The two came out and then played “CUIDADES”, a very simple work with Budd playing two ascending riffs (improvising each time by dragging out the spacing or by omitting notes), while Gibson played a beautiful some beautiful stuff over it.

Budd’s next piece, a combination of Bryan Ferry’s “More Than This” (so transformed as to be virtually unrecognizable) and Francesco Landini’s “Carousel at the End of the World” was a highlight of the evening: spritely and energetically delivered.

“FLAGS” was the evening’s crux, with many varied sections. “Parallel Eagles” was a broad ‘n’ brooding, legato piece while “Stan” had an upbeat, jazzy feel to it.

“FRAGMENTS from 1000 CHORDS” made heavy use of the Budd trademark: the “hazy”/”languid” chords (usually sevenths, ninths, augmenteds, diminisheds) that he executes masterfully on his most beautiful pieces.

“MUCH ADO” brough Gibson back on solo, for a wild performance of heavily echoed flute cadenzas.
The duo closed with “CONSTELLATION OF SPIRES”, another hauntingly beautiful piece to enamour the audience.

I really enjoyed the performance, and hope that some of this stuff, if it isn’t already, gets recorded (I think, though I could be wrong, that “Nove Alberi” is already on Budd’s latest studio album “LUXA”). One thing you took away from the performance was Budd’s us of spacing; listening to him play live, it gives the illusion that each note he plays has travelled a few light years to get from the piano to your ears! That’s seriously what it seemed like to me: watching a starry sky at nighttime.

§ ACTIVITY 1:
List each line in the rows below that contains the string "toiture".

[Page-level text extractions]
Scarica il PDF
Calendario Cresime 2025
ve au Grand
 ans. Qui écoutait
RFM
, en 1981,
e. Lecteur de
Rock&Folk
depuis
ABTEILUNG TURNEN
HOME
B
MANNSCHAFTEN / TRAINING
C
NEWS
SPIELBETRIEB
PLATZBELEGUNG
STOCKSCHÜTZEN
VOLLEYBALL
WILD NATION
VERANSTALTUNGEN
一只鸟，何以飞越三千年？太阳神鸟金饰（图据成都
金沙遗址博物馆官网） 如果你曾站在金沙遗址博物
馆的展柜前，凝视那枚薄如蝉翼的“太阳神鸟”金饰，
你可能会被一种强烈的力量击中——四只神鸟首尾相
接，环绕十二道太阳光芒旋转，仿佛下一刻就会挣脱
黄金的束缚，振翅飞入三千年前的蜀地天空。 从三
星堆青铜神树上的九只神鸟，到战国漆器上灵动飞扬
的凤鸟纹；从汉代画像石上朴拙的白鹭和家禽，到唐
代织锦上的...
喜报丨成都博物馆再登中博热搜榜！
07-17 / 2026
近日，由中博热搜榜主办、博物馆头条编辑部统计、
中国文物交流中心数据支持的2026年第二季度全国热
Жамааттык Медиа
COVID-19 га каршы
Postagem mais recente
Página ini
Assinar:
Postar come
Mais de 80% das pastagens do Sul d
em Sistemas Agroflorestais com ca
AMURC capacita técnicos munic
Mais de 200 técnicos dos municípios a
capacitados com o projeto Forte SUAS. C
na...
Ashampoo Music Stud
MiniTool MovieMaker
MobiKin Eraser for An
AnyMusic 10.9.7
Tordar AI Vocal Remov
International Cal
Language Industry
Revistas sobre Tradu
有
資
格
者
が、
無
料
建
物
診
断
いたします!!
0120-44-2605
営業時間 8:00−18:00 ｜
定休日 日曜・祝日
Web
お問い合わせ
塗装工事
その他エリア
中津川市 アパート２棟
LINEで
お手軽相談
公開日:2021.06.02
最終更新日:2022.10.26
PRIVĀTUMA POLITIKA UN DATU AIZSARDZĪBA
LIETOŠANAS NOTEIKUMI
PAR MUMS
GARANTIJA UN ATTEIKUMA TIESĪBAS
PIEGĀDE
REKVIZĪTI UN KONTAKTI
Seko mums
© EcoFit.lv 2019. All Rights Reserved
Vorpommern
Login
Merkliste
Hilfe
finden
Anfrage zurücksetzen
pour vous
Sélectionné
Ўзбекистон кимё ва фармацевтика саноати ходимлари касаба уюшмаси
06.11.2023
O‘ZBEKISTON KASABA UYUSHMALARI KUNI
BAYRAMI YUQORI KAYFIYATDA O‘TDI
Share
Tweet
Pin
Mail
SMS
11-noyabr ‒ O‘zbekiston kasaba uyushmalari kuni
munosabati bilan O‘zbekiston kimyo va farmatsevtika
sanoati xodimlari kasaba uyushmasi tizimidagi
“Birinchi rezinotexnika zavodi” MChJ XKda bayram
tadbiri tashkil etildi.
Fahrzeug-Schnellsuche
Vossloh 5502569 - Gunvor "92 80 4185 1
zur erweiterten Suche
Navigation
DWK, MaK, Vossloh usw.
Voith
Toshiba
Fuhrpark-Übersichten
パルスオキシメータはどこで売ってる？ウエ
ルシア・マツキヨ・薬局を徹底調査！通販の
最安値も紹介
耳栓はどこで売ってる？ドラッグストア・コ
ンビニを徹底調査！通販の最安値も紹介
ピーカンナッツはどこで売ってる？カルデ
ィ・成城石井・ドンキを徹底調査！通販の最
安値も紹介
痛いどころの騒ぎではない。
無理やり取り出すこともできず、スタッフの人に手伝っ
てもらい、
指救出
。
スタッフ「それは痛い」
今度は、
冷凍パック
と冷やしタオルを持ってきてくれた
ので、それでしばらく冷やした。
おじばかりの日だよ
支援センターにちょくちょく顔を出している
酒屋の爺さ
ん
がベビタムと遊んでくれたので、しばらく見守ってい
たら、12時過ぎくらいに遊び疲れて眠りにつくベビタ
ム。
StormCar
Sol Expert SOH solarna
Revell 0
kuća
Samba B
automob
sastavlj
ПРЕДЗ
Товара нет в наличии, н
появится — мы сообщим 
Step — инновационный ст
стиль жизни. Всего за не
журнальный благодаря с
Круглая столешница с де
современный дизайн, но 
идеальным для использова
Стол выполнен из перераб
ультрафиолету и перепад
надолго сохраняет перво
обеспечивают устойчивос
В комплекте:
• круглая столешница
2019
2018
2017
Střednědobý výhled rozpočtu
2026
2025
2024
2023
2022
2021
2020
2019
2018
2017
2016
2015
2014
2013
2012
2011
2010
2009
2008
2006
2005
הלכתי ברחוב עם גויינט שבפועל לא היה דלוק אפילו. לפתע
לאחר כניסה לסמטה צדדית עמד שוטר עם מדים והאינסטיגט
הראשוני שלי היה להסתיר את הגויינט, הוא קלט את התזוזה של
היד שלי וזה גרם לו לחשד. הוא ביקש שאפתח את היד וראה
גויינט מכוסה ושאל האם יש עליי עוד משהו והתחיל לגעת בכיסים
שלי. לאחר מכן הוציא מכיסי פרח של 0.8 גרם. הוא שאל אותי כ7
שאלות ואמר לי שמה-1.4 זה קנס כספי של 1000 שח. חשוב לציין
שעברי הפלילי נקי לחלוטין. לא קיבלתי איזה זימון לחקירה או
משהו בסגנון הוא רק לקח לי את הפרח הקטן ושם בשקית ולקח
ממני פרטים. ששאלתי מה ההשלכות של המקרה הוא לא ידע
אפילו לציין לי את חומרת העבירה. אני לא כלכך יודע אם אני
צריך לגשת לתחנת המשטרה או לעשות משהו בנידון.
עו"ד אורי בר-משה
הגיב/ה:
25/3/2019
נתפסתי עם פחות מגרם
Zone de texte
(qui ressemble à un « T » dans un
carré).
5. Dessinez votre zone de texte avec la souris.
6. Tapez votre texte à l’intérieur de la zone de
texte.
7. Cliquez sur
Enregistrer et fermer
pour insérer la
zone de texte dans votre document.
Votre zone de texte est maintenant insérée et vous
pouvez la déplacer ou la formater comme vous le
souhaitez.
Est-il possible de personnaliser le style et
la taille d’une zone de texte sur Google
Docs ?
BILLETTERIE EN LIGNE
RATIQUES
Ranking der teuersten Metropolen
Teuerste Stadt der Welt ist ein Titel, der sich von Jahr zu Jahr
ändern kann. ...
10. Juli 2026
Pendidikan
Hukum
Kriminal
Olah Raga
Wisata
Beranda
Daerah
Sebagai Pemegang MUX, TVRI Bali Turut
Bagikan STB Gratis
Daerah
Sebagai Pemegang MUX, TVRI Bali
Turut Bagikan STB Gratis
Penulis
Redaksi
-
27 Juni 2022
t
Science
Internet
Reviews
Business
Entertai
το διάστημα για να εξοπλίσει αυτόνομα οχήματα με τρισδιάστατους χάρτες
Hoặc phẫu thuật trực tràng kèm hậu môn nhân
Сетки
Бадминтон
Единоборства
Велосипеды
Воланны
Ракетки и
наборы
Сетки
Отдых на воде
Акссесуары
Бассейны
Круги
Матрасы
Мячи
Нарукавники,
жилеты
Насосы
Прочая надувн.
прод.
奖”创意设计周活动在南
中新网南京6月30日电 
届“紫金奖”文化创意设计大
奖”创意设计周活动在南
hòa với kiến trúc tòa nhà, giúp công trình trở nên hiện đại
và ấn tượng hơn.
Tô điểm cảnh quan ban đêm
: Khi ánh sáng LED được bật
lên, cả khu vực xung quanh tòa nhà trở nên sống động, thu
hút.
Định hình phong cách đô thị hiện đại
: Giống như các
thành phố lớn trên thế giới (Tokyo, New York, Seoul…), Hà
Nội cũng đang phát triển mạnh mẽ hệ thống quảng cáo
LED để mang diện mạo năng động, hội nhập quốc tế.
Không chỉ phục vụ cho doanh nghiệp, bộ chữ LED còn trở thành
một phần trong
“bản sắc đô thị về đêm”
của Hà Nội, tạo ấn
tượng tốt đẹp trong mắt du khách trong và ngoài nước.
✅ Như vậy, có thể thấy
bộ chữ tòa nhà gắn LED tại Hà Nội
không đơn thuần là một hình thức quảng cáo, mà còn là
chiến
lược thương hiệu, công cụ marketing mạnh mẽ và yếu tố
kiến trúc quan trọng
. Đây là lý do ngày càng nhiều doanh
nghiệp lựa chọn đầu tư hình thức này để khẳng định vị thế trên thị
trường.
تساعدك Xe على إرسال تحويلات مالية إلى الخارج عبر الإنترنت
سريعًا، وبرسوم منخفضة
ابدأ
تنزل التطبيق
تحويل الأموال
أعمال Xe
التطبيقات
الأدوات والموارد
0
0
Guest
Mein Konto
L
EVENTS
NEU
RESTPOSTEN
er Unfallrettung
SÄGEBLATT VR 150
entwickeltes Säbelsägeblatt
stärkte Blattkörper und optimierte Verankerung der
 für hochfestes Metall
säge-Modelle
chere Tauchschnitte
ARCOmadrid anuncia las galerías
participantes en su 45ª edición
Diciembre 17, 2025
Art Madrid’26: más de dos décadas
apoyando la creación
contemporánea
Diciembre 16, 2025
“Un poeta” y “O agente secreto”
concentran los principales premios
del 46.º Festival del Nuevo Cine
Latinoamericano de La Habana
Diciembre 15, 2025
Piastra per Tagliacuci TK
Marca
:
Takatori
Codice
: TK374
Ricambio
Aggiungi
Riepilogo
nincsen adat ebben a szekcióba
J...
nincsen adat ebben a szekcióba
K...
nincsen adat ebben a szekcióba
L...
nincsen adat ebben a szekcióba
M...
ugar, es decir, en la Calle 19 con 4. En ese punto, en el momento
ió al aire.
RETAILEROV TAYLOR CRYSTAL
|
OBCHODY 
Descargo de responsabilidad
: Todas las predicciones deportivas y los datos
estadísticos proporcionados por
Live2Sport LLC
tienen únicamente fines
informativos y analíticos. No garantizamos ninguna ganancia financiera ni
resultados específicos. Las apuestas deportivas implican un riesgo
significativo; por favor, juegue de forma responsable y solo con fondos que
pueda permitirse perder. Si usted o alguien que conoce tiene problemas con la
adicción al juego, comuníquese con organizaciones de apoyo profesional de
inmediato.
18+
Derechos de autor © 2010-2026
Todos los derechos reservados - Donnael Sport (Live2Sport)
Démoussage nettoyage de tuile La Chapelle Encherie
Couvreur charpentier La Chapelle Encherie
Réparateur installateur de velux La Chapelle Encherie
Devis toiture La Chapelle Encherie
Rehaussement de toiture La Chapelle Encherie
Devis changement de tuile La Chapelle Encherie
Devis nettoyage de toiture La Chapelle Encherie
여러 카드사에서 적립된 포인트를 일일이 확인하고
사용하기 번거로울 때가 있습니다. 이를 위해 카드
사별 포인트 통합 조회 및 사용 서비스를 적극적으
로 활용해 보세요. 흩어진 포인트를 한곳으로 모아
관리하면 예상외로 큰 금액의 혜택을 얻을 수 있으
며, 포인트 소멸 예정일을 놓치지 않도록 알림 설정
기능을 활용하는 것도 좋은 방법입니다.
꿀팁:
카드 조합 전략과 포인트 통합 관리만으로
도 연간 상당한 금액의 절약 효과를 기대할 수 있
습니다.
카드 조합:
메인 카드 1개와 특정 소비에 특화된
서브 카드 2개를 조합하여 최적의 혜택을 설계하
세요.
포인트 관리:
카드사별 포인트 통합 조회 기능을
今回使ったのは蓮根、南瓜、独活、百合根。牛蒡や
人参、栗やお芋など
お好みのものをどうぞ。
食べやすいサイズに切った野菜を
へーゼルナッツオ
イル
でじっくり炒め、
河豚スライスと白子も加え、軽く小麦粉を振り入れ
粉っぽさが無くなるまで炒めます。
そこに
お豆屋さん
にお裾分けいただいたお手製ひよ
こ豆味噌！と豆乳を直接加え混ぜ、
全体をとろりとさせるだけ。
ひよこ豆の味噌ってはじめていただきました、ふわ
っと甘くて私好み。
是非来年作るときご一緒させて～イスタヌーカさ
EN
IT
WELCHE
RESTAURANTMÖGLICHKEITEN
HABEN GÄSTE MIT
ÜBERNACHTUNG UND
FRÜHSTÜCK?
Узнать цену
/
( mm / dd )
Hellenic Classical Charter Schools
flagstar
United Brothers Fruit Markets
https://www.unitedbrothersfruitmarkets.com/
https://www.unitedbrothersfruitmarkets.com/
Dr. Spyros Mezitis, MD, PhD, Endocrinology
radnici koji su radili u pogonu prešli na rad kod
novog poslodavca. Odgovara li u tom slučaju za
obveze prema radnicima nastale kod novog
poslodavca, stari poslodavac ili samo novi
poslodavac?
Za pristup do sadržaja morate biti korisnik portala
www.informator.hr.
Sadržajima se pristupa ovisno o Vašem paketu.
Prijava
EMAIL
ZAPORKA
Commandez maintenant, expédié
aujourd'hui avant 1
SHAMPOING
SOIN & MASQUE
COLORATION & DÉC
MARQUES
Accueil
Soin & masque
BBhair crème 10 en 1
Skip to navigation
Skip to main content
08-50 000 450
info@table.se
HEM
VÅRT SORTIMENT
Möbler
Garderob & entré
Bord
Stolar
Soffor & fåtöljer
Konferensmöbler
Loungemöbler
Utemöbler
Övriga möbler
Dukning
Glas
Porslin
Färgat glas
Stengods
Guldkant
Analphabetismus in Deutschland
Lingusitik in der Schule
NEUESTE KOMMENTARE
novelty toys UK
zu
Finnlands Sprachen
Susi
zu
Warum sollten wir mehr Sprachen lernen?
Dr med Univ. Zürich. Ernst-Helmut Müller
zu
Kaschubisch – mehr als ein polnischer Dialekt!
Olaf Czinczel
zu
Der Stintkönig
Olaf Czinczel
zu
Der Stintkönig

§ ACTIVITY 2:
List the chord types that the concert review names in parentheses as examples of Budd's trademark chords.

§ ANSWER SPACE 1:
Devis toiture La Chapelle Encherie
Rehaussement de toiture La Chapelle Encherie
Devis nettoyage de toiture La Chapelle Encherie

§ ANSWER SPACE 2:
- sevenths
- ninths
- augmenteds
- diminisheds